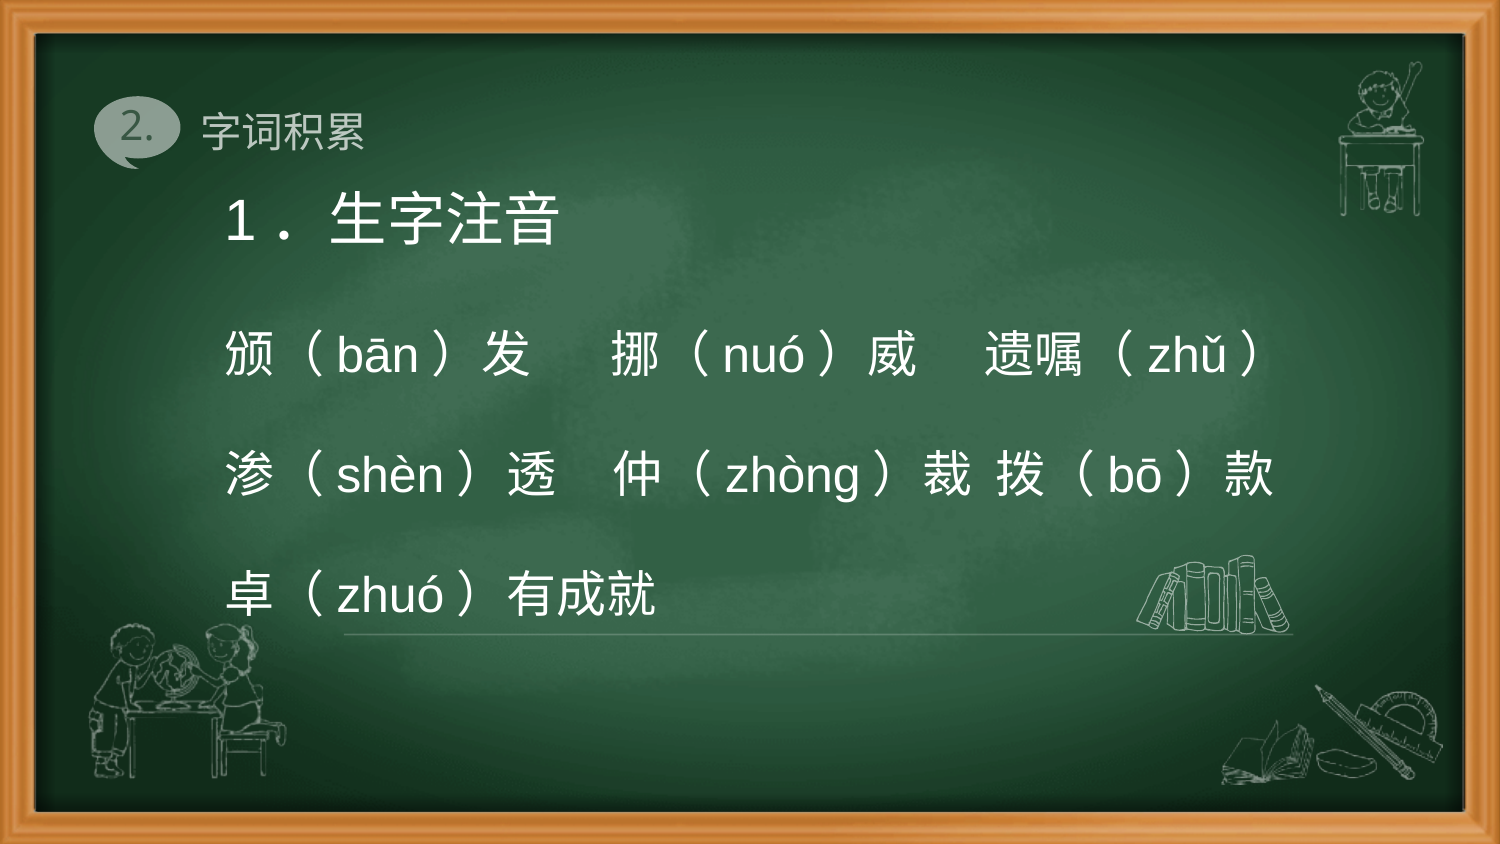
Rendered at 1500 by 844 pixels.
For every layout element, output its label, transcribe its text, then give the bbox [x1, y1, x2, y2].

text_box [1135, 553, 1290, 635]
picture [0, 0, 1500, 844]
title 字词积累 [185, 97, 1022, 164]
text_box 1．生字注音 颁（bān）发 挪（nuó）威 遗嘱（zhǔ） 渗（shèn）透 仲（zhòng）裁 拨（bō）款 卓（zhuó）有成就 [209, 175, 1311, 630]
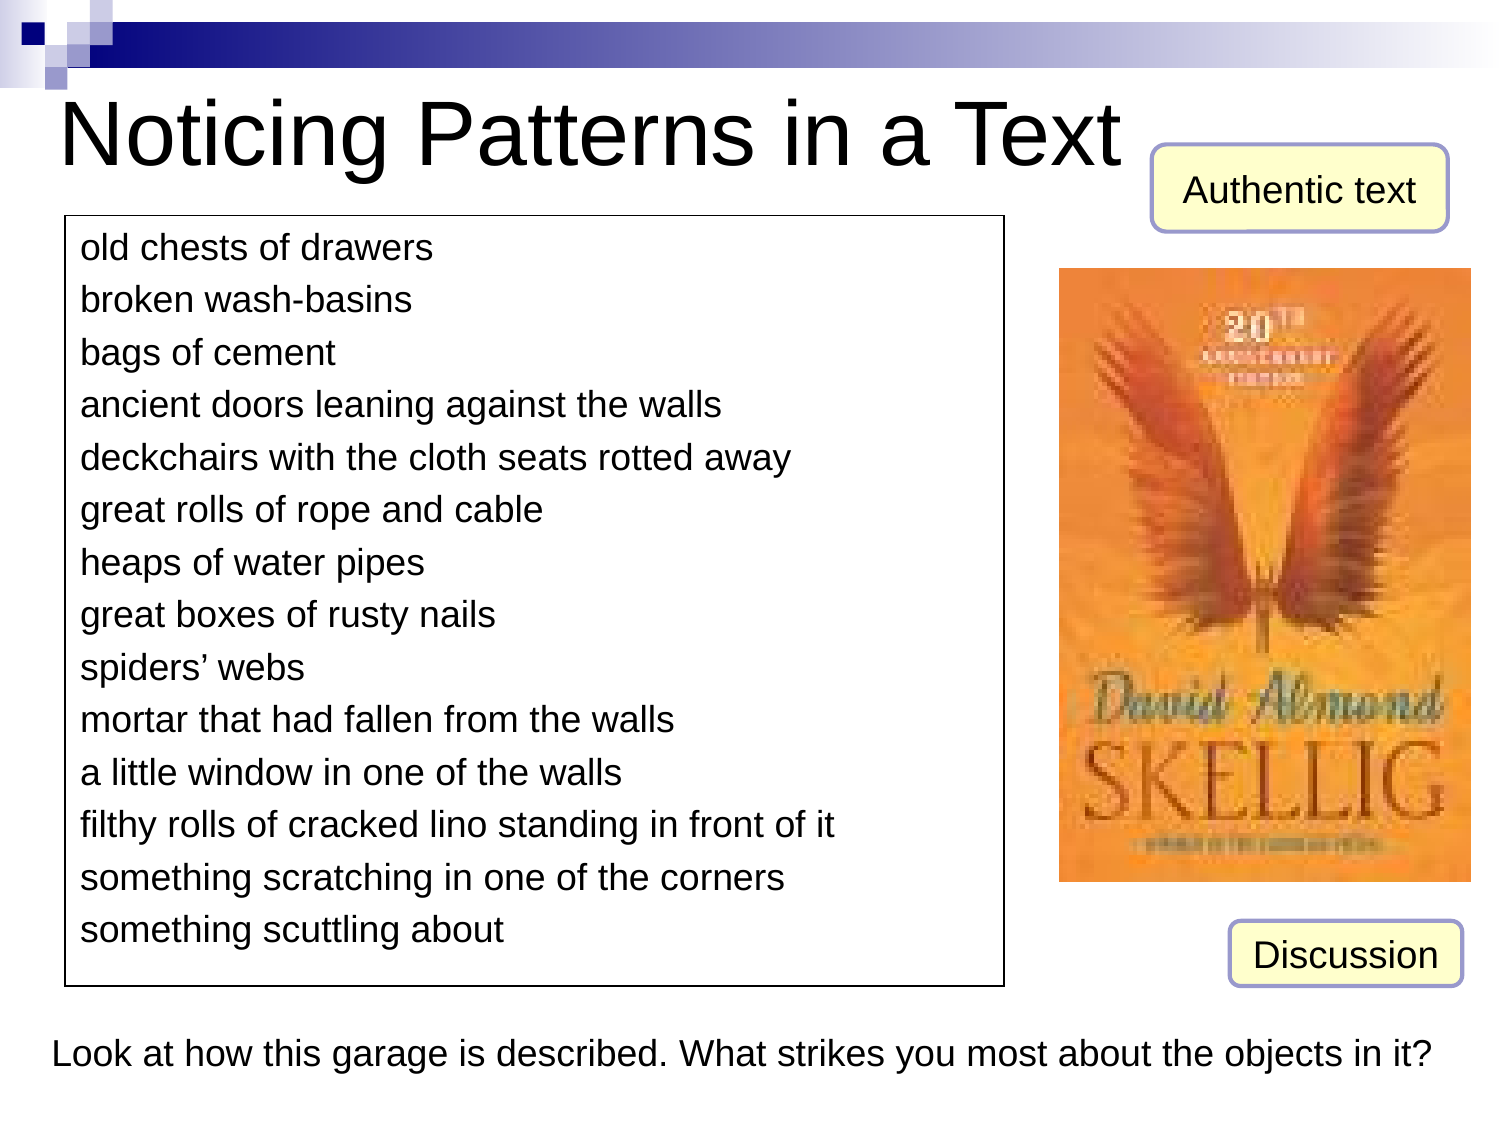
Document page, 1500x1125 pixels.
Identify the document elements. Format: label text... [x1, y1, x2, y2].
********************
- EXERCISE DIRECTIONS:
Respond with one number, the count of lines of the material that include "pixels".

- WRITTEN SOLUTION:
2